The new owner was a company controlled by Litman and Steven Madeoy, who were among more than 30 people convicted in the late 1980s of fraudulent property deals that cost taxpayers hundreds of millions of dollars. Madeoy served 2 1/2 years in a federal correctional institution in Virginia; Litman served seven months in a halfway house.

Soon after buying the property for $4.8 million, Madeoy, Litman and a third partner began advertising the complex in fliers as condominiums, with two bedrooms selling for $185,000. Evans, a single mother, didn't see how she could afford the mortgage on a $34,000 annual salary.

The owners offered tenants condominiums at reduced prices, the option to remain as renters or a move-out payment. But tenants worried that they couldn't afford even the lowered prices and that the offers were vague and wouldn't begin to cover the cost of giving up a rent-controlled apartment.

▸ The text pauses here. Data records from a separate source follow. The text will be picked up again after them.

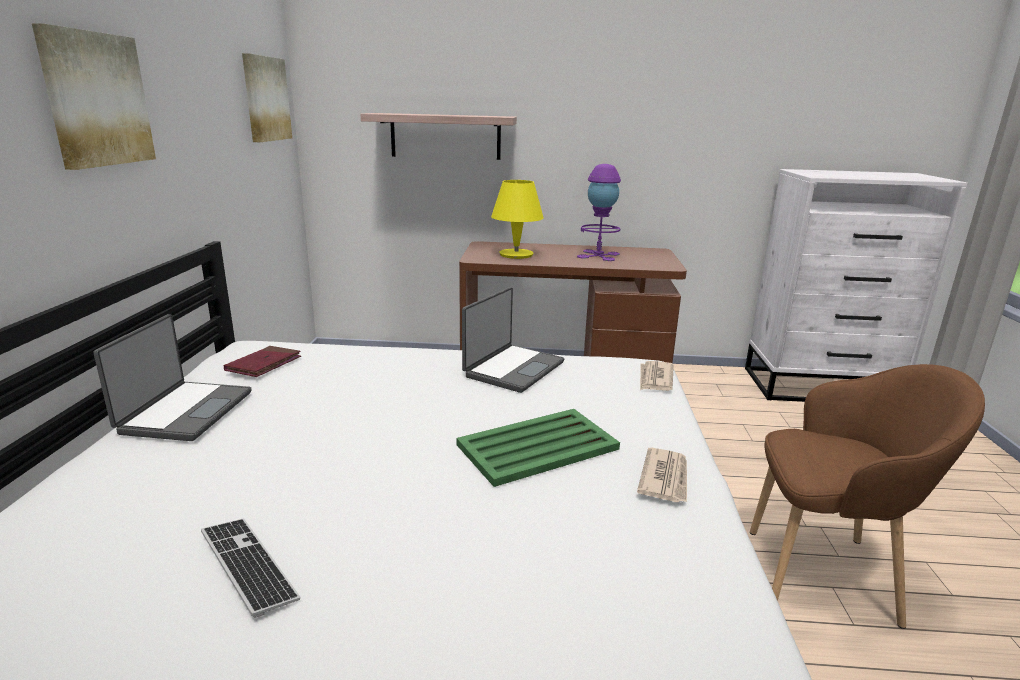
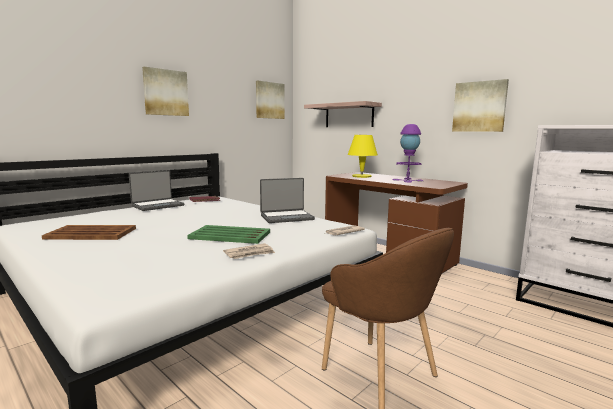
camera: 40 degrees right, 10 degrees down
keyboard [201,518,300,618] -> brown tray [42,225,136,240]
none -> picture [452,79,509,132]

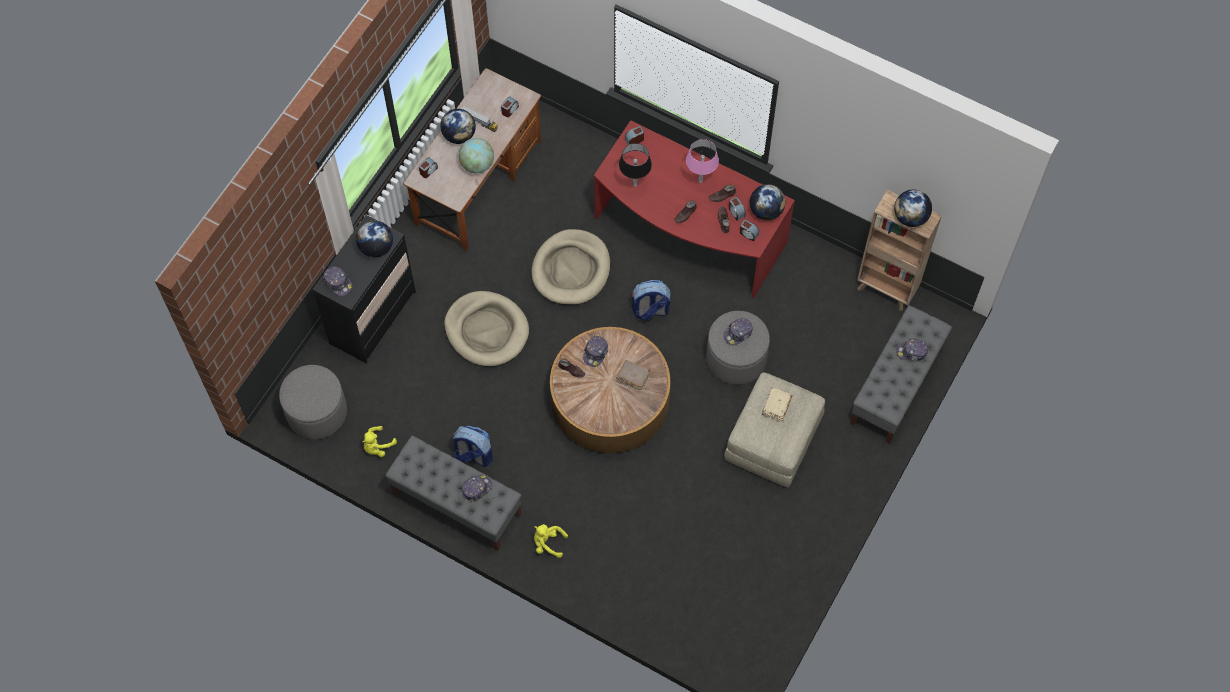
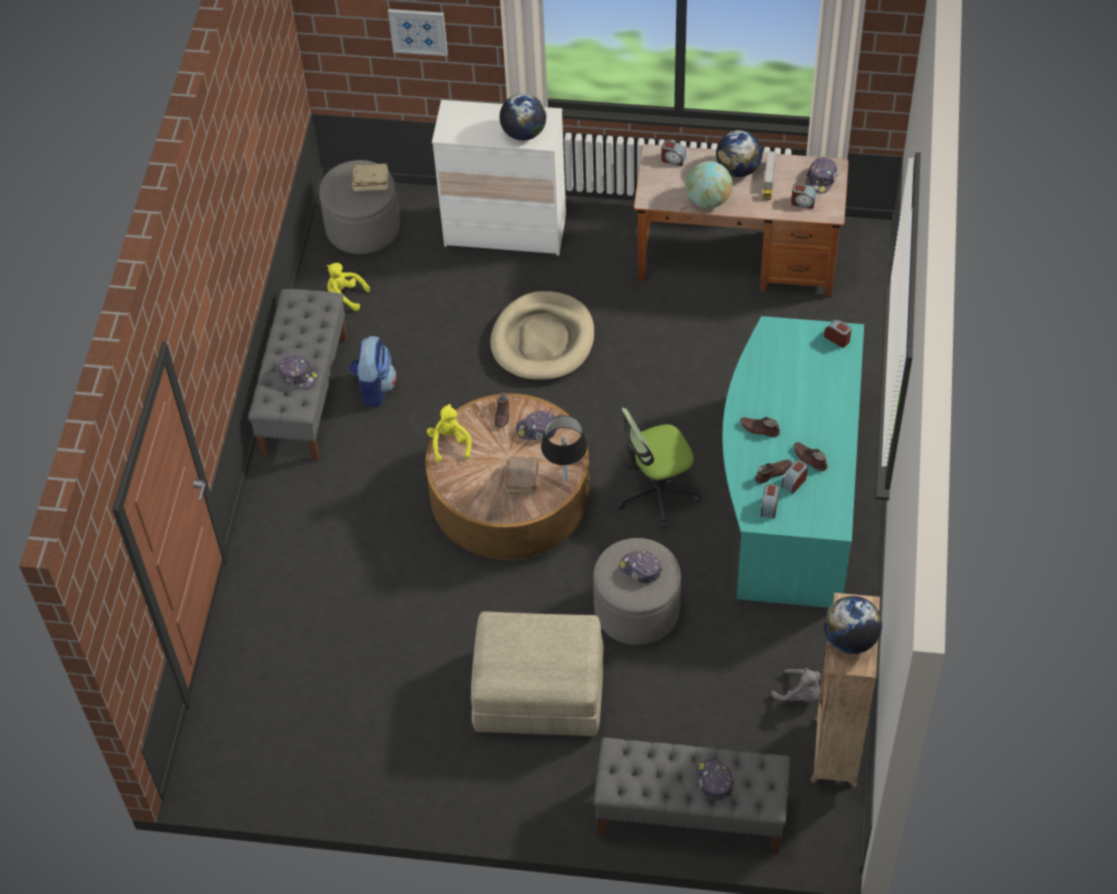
camera: 70 degrees right, 10 degrees down
black dresser [312,215,416,363] -> white dresser [432,100,566,256]
cap [323,266,353,296] -> cap moved to [806,157,837,194]
beige dog bed [532,229,610,305] -> none
yellow plush toy [534,524,568,558] -> yellow plush toy moved to [427,404,472,462]
red desk [594,120,795,297] -> turquoise desk [722,316,864,608]
black table lamp [619,143,652,187] -> black table lamp moved to [541,415,587,481]
backpack [632,280,671,321] -> office chair [616,408,701,529]
pink table lamp [686,139,719,183] -> none
globe [750,184,785,220] -> none
beige book [762,387,792,422] -> beige book moved to [352,163,389,191]
none -> picture [388,9,448,56]
none -> grey plush toy [771,668,821,702]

In the meantime, they tried to fix up the buildings themselves. Tangela Garnett, a Department of Labor secretary, used bleach to scrub hallways in her unsecured building after vagrants left condoms, feces and syringes on the floor.

By late 2005, just seven families were left.

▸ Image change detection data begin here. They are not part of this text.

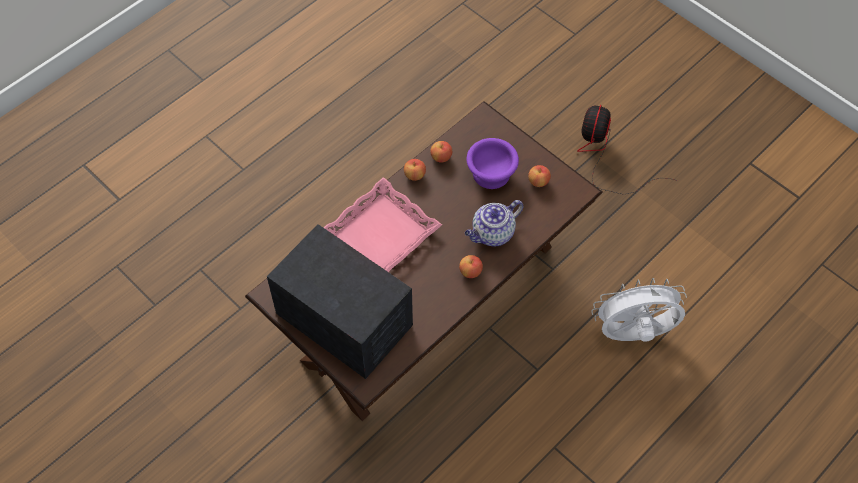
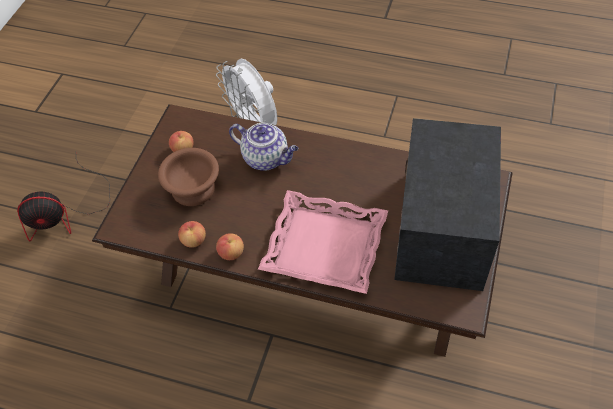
camera: 115 degrees left, 5 degrees down
apple [459,255,483,278] -> none
purple bowl [466,138,519,189] -> brown bowl [158,148,219,206]

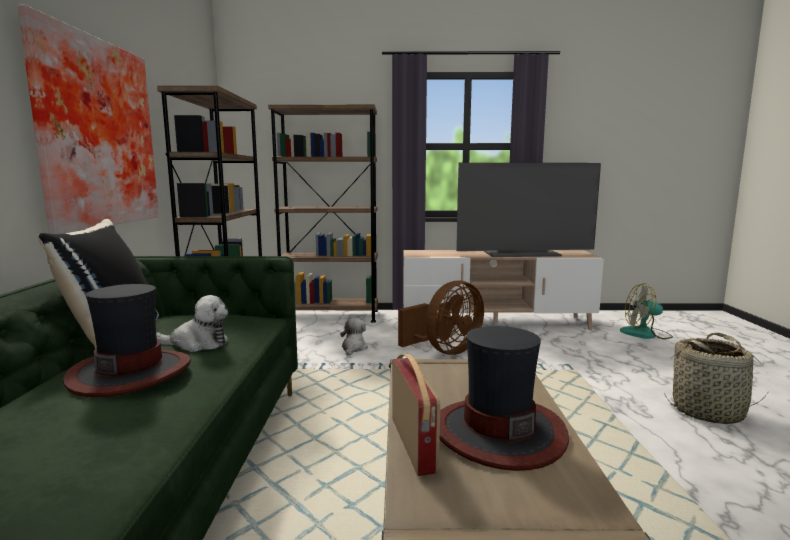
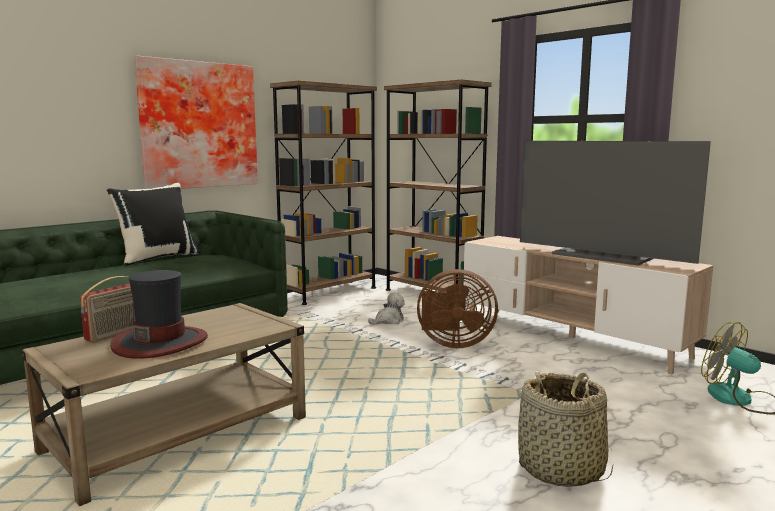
camera: 45 degrees right, 0 degrees up
hat [63,284,191,397] -> none
plush toy [156,295,228,352] -> none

"People just get tired of living in a place where conditions are so bad," said the tenants' attorney, Julie Becker of the Legal Aid Society of the District of Columbia.

In November of that year, the owners submitted through their attorney an application to DCRA claiming that the buildings were "entirely vacant" and that "none of the original tenants was requested, ordered or coerced to vacate and surrender his or her unit."

But the complex was not vacant; the landlords were still negotiating with the remaining tenants. Two days after submitting the application, Litman e-mailed Becker and others about an upcoming tenants' meeting, saying, "I would also like to add to the agenda a conversation about condo conversions."